## AIM OF THE EXERCISE
Reproduce the passage of the article on China's AI sector between "The analysis, which" and "for established players.", inclusive, word for word.

## TEXT EXCERPT
=== Begin Enclosure ===

A new Goldman Sachs report identifies five critical debates in China's AI sector, from a 1,000-fold surge in processing demand to an accelerated shift toward domestic chips.
A new Goldman Sachs report identifies five critical debates in China's AI sector, from a 1,000-fold surge in processing demand to an accelerated shift toward domestic chips.

Goldman Sachs sees China's artificial intelligence sector entering a new, more contentious phase, with a new report highlighting a 1,000-fold increase in daily processing demand since the start of 2024 that is fueling a boom for cloud providers like Alibaba Group Holding Ltd.
"An ultra-tight constraint on computing power is pushing Chinese AI companies down a unique path—focusing on training and inference efficiency, data quality, and post-training optimization to build efficient architectures with fewer chips and less memory," the report said.
The analysis, which prompted Goldman to upgrade its rating for AI startup MiniMax to "Buy," points to China's daily token consumption—a measure of AI processing—surging to over 140 trillion. This growth comes as new models like DeepSeek V4 and Tencent's Hy3.0 intensify competition for established players.
The debates outlined by the bank carry significant weight for investors, framing a landscape where OS-level AI agents from firms like Bytedance could challenge the dominance of super-apps like WeChat, while the entire industry accelerates a strategic pivot to domestic silicon from providers such as Huawei.
The explosive growth in token consumption is the primary engine for AI cloud services, according to Goldman. Bytedance's Doubao model alone now accounts for 120 trillion tokens in daily usage, a figure that doubled in just three months. This demand directly benefits infrastructure providers, with Goldman analysts forecasting Alibaba Cloud's revenue growth to hit 40 percent in the March quarter, up from 36 percent previously. According to Gartner, Alibaba's IaaS market share in the Asia-Pacific region grew to 22.5 percent in 2025.
However, the market is increasingly fragmented. The recent launch of models like DeepSeek V4, which supports a 1-million-token context window with significantly lower memory requirements, has intensified the competitive pressure in the 20 billion to 300 billion parameter model range—a key battleground for AI agent applications. While Goldman notes the risk of a pricing war, it believes the tight global supply of computing power will ultimately support improving pricing for Chinese AI models.
A core debate now centers on whether OS-level agents, such as Bytedance's Doubao phone assistant, will usurp app-based agents like the one reportedly planned for Tencent's WeChat. Goldman views this as a "profound paradigm shift" that could relegate today's independent super-apps to mere backend tool providers by capturing the main entry point for user traffic.
This software battle is unfolding alongside a hardware pivot. Driven by external pressures, Goldman sees an accelerating migration to domestic chips, primarily Huawei's Ascend 910C and 950 series, between 2026 and 2028. This trend toward technological self-reliance mirrors Goldman's observations in other sectors, such as the electric vehicle market, where domestic Chinese brands are rapidly gaining share against foreign competitors like Tesla, according to a separate Goldman report. The bank's bullish thesis on Chinese autonomous driving firm WeRide Inc., which it rates a "Buy," further reflects this theme of rising domestic tech champions.
This article is for informational purposes only and does not constitute investment advice.

=== End Enclosure ===

## EXCERPTED RECORDS
=== Begin Enclosure ===

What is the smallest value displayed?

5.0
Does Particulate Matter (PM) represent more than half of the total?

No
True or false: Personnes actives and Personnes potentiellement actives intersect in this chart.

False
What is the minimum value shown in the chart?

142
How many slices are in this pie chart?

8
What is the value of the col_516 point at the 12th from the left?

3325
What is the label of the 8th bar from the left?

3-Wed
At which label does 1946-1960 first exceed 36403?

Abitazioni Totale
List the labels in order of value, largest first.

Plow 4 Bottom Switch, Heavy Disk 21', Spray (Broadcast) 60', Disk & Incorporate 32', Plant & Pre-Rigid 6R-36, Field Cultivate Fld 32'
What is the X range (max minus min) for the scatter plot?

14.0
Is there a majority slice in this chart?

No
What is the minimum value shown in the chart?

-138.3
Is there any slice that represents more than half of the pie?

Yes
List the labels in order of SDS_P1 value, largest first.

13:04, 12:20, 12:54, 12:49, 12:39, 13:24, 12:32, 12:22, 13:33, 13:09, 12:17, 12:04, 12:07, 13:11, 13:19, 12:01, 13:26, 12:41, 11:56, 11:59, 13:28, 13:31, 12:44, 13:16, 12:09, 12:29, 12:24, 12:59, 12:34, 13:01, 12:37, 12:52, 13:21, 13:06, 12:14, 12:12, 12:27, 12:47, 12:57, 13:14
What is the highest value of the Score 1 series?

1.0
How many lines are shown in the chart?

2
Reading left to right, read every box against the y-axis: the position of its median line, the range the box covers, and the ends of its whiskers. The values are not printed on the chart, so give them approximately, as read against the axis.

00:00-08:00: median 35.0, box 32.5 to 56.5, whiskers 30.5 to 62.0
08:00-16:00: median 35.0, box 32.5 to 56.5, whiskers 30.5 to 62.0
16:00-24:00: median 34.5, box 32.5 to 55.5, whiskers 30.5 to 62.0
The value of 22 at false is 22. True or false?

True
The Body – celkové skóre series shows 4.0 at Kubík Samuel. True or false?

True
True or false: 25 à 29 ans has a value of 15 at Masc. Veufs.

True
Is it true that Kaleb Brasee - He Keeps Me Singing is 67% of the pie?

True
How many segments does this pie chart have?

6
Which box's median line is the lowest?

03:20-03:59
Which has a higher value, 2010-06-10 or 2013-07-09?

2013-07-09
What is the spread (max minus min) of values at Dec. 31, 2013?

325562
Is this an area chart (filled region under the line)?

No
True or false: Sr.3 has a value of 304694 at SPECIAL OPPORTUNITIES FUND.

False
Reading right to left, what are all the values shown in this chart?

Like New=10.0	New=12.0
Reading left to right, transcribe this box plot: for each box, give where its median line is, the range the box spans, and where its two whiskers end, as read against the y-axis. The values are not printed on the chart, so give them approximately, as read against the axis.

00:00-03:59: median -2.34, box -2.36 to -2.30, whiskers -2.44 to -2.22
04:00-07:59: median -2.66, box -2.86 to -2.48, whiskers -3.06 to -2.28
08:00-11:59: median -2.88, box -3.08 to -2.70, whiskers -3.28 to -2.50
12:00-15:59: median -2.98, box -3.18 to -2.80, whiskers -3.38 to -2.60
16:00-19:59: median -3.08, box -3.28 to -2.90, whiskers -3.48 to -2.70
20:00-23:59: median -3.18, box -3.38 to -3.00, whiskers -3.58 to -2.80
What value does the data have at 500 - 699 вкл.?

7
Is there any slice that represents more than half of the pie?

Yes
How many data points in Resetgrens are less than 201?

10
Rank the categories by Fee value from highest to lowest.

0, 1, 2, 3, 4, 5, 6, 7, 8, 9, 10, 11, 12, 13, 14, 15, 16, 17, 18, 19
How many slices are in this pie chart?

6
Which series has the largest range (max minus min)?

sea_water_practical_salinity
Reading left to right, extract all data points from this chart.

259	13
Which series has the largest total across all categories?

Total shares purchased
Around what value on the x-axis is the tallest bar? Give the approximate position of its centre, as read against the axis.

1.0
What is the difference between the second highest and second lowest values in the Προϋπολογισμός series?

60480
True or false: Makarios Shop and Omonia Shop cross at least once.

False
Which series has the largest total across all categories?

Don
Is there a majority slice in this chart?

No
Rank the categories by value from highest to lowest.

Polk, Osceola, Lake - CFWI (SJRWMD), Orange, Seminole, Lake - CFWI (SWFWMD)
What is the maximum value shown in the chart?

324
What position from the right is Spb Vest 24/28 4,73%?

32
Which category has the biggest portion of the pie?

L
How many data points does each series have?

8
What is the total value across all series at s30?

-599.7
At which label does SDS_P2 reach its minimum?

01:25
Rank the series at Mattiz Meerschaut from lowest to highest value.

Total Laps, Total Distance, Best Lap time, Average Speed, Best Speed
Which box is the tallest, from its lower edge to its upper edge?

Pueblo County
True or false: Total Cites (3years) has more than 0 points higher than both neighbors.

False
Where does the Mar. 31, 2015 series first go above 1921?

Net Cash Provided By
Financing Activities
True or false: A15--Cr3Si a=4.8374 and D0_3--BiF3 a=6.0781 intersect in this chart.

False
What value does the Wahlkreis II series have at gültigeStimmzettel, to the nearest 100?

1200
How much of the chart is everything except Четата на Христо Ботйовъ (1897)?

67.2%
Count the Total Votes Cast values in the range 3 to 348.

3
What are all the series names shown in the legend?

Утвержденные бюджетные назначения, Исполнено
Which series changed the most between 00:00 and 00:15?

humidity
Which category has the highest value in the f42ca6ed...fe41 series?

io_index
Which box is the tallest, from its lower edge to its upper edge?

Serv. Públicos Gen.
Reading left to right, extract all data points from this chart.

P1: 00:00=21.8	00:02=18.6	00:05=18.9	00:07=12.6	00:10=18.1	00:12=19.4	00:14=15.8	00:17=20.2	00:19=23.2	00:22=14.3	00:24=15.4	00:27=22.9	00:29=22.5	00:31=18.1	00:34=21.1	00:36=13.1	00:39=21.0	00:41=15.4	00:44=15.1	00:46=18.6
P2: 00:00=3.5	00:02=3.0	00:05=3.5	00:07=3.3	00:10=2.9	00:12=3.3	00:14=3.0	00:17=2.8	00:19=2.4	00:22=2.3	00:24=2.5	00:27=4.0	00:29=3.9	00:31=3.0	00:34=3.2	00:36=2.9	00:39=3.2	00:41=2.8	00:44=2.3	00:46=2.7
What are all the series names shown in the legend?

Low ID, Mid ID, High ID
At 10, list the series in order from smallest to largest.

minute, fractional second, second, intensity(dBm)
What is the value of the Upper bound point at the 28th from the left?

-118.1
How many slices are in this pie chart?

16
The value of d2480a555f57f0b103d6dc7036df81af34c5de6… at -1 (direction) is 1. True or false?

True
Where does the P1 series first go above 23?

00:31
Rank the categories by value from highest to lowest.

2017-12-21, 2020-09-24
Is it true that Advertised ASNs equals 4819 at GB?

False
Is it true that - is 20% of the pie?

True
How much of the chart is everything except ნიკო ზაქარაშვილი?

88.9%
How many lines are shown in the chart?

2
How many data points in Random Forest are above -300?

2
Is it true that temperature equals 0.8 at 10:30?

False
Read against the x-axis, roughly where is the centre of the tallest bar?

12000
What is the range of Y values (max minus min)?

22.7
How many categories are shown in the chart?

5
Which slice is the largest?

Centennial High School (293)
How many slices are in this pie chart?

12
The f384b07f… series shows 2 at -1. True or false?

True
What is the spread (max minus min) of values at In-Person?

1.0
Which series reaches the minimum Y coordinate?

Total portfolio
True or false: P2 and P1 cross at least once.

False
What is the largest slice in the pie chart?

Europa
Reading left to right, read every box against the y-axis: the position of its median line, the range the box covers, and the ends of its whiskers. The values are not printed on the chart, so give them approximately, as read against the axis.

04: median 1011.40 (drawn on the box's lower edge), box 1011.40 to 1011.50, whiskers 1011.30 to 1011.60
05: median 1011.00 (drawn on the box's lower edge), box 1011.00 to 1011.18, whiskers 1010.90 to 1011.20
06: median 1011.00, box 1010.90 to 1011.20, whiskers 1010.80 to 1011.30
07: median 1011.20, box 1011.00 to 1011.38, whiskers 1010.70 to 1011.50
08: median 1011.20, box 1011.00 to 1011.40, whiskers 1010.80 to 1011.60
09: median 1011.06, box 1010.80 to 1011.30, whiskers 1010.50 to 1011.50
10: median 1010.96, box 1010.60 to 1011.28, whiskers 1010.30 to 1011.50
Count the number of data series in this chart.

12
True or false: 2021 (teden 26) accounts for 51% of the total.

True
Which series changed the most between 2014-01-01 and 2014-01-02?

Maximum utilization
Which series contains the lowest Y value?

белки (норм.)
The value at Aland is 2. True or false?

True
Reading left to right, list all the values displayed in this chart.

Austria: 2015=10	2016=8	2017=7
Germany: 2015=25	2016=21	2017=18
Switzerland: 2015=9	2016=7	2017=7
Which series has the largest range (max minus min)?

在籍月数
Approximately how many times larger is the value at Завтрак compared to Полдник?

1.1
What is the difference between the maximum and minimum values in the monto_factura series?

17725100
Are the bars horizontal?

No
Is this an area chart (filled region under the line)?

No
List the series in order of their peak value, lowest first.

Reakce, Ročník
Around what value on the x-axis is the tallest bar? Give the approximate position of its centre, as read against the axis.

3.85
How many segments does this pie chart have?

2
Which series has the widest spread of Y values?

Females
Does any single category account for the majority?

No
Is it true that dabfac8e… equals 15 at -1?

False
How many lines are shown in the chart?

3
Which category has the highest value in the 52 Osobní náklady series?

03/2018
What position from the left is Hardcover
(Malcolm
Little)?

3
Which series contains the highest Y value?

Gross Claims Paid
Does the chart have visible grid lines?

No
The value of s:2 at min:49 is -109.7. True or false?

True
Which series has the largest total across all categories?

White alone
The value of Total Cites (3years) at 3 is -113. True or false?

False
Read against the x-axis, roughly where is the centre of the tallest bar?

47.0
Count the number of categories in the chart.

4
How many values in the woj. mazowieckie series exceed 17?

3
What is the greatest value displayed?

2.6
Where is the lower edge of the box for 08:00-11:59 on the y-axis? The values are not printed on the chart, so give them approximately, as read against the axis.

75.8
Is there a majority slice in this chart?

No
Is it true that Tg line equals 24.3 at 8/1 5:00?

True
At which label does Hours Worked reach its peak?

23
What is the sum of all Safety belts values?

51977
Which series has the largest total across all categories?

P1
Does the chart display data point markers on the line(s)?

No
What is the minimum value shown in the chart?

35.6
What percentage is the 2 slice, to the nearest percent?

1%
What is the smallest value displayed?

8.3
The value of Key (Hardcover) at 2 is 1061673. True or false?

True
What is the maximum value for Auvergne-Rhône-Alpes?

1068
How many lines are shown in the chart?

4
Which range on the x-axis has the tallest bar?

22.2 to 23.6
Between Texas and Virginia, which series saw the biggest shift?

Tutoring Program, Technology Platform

=== End Enclosure ===

## ANSWER FOR THIS EXERCISE
The analysis, which prompted Goldman to upgrade its rating for AI startup MiniMax to "Buy," points to China's daily token consumption—a measure of AI processing—surging to over 140 trillion. This growth comes as new models like DeepSeek V4 and Tencent's Hy3.0 intensify competition for established players.